I piani di mitigazione climatica adottati dal Giappone verranno accelerati con la tecnologia Ccs. Questa è la nuova strategia approvata dal Ministero dell’Industria che vuole raggiungere la capacità di stoccaggio pari a 6-12 milioni di tonnellate all’anno entro il 2030. Inoltre il Governo giapponese guidato dal Primo Ministro Fumio Kishida punta ad arrivare, entro il 2050, a circa 120-140 milioni di tonnellate annue rimosse per conseguire il net-zero.

La rimozione della CO2 dall’atmosfera verrà effettuata dagli impianti sviluppati da una serie di conglomerati delle maggiori compagnie industriali ed energetiche del Paese. Società come Mitsubishi Heavy Industries, JX Nippon Oil & Gas Exploration, Electric Power Development, Japan Petroleum Exploration e altre grandi realtà imprenditoriali, avvieranno la commercializzazione degli impianti, la strutturazione di tutta la filiera e le necessarie ricerche per l’innovazione scientifica.

Con l’implementazione su vasta scala di questa tecnologia il governo spera di conseguire il più velocemente possibile i propri piani climatici, presentati nel framework delle COP, che prevedono una riduzione delle emissioni del 46% rispetto ai livelli del 2013. Inoltre con la commercializzazione degli apparati industriali Ccs le autorità sperano di rivitalizzare alcune aree economiche depresse, come quelle legate alle miniere di carbone in disuso, che verranno utilizzate per seppellire la CO2: «Speriamo che il progetto aiuti a rinvigorire la città», ha affermato un funzionario giapponese della città di Mikasa.

Lo sviluppo di questo settore è stato fortemente consigliato dalla International Energy Agency (Iea), secondo la quale entro il 2050 ogni anno circa 7,6 miliardi di tonnellate di carbonio andranno catturate e rimosse dall’atmosfera.

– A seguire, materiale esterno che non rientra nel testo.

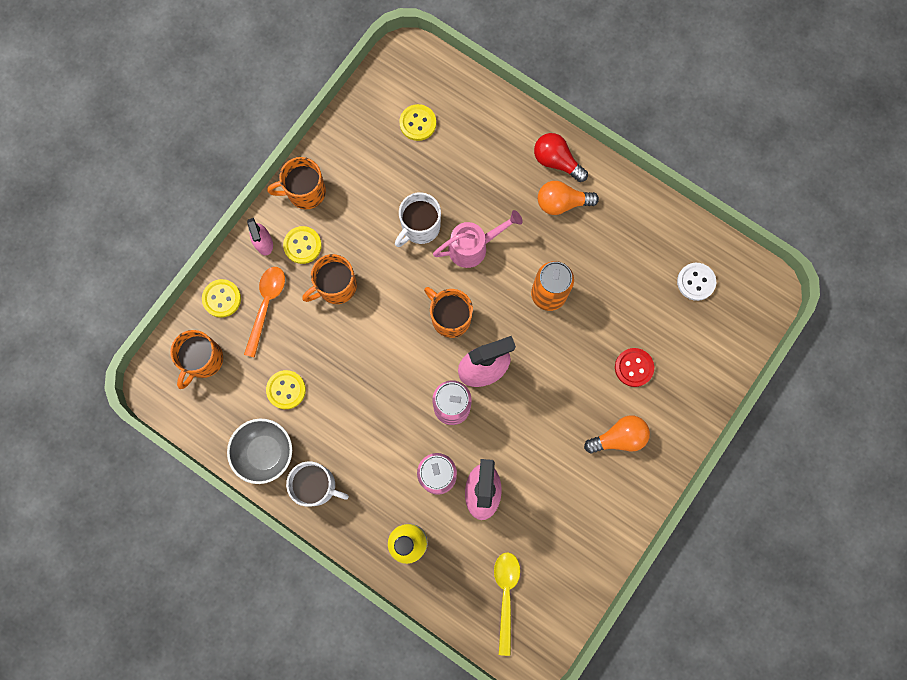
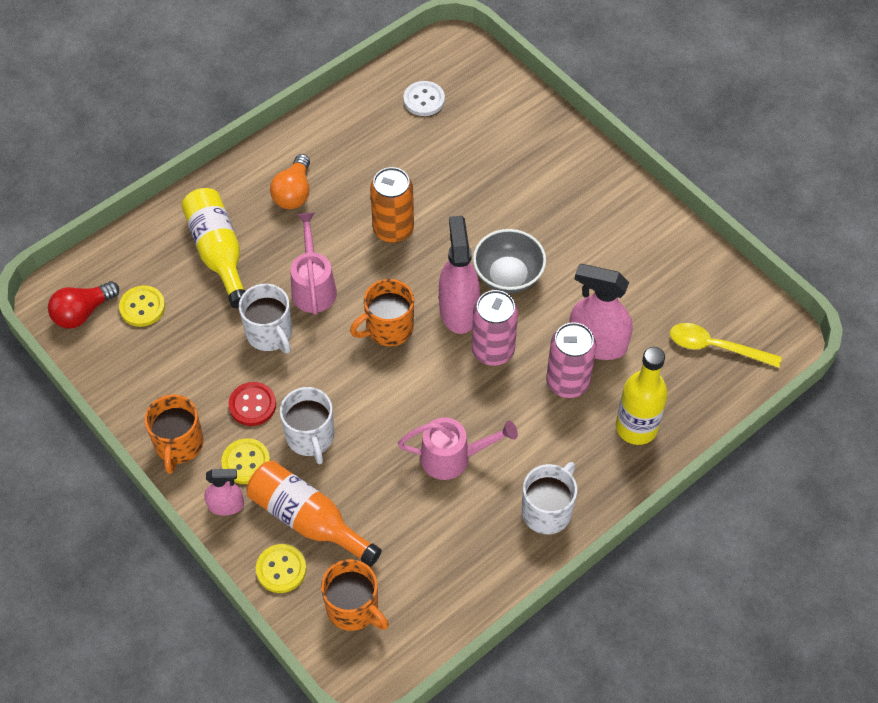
camera: 75 degrees left, 20 degrees down
grey bowl [227,419,292,484] -> grey bowl moved to [473,229,546,293]
orange spoon [244,267,285,358] -> orange bottle [246,460,382,567]
yellow button [266,370,306,409] -> none
orange mug [302,254,357,304] -> white mug [280,387,334,464]
red light bulb [534,133,588,182] -> red light bulb moved to [48,281,119,329]
orange light bulb [584,416,650,454] -> none
red button [615,348,654,387] -> red button moved to [229,382,276,426]
none -> yellow bottle [181,188,245,308]
none -> pink watering can [398,417,518,480]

Ma non tutti concordano sull’utilizzo della tecnologia, ritenuta da diverse ong e associazioni ambientaliste una soluzione greenwashing per permettere alle industrie fossili di continuare nei loro progetti oil & gas.

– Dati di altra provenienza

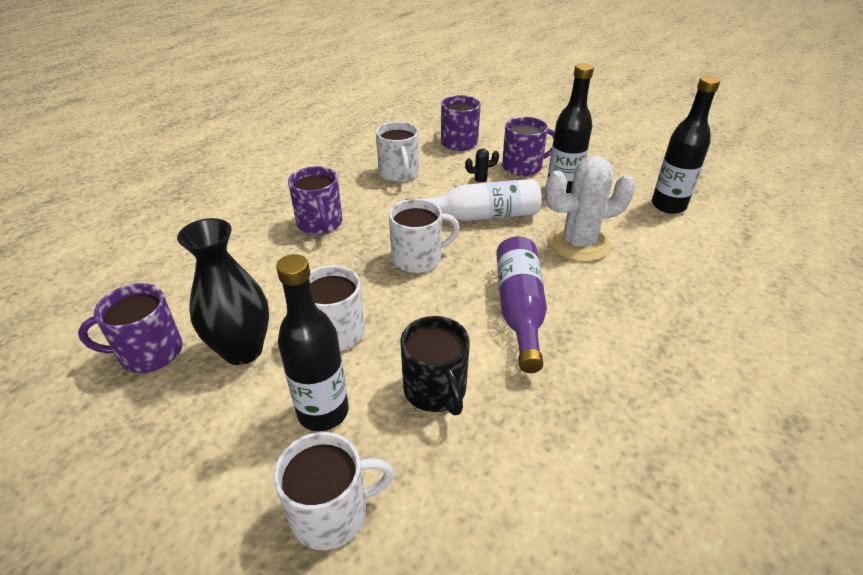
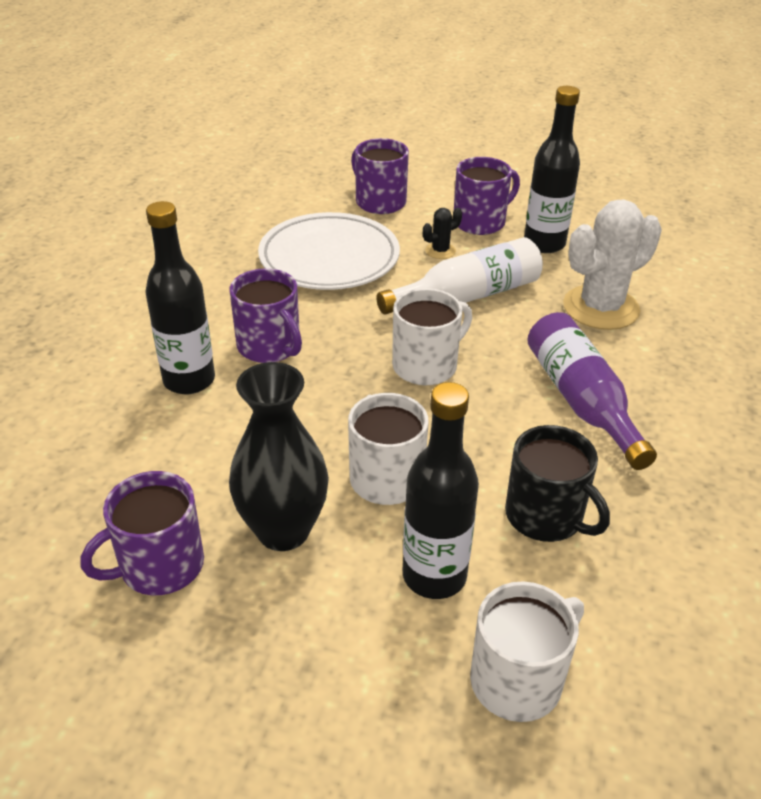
camera: 20 degrees left, 0 degrees up
white mug [376,122,419,182] -> white plate [258,212,400,290]
black bottle [652,76,720,214] -> black bottle moved to [145,201,215,394]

Secondo Bruce Robertson, ricercatore e autore di un rapporto per l’Energy Economics and Financial Analysis (Ieefa), l’efficacia di questi rimedi è dubbia: «Molti organismi internazionali e governi nazionali si affidano alla cattura della CO2 nel settore delle risorse fossili per arrivare al net-zero, ma semplicemente non funzionerà. Anche se vi è qualche indicazione sul fatto che potrebbe avere un ruolo da svolgere in settori difficili da mitigare come quelli del cemento, fertilizzanti e acciaio, i risultati complessivi indicano un quadro finanziario, tecnico e di riduzione delle emissioni che continua a sopravvalutare e a sottoperformare». Inoltre ha aggiunto: «Come rimedio per affrontare il catastrofico aumento delle emissioni nel quadro attuale, la tecnologia Ccs non è una soluzione per il clima».